# Your assignment
What lines in the material hold the string "depth"? Copy out each of them.

# Working data
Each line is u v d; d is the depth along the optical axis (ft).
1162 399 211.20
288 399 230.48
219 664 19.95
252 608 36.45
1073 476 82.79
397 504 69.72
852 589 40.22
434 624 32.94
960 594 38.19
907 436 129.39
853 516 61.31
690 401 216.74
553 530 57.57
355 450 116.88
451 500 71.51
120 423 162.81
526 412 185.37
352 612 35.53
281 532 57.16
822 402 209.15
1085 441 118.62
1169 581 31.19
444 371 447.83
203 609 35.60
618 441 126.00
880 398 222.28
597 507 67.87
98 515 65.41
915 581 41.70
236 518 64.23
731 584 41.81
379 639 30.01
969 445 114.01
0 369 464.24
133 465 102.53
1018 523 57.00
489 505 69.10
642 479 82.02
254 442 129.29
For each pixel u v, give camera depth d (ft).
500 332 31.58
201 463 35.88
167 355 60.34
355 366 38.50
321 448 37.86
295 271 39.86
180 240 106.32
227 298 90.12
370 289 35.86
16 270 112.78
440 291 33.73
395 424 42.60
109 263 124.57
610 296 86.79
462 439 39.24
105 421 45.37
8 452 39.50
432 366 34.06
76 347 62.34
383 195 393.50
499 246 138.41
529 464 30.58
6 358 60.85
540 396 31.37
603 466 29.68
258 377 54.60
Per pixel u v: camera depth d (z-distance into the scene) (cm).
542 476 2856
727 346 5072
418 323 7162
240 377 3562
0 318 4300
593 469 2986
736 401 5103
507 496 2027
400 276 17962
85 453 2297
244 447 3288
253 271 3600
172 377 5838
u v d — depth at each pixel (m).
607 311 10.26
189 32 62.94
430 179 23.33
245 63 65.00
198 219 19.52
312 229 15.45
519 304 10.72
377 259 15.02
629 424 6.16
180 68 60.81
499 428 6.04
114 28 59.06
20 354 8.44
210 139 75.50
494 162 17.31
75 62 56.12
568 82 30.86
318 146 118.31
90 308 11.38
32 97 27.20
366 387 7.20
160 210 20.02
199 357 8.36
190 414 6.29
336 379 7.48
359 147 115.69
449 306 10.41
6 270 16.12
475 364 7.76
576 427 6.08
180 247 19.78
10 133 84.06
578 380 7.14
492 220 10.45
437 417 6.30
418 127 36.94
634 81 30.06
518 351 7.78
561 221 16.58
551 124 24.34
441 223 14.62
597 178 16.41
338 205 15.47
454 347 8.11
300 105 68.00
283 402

# Result of the exercise
Each line is u v d; d is the depth along the optical axis (ft).
For each pixel u v, give camera depth d (ft).
Per pixel u v: camera depth d (z-distance into the scene) (cm).
u v d — depth at each pixel (m).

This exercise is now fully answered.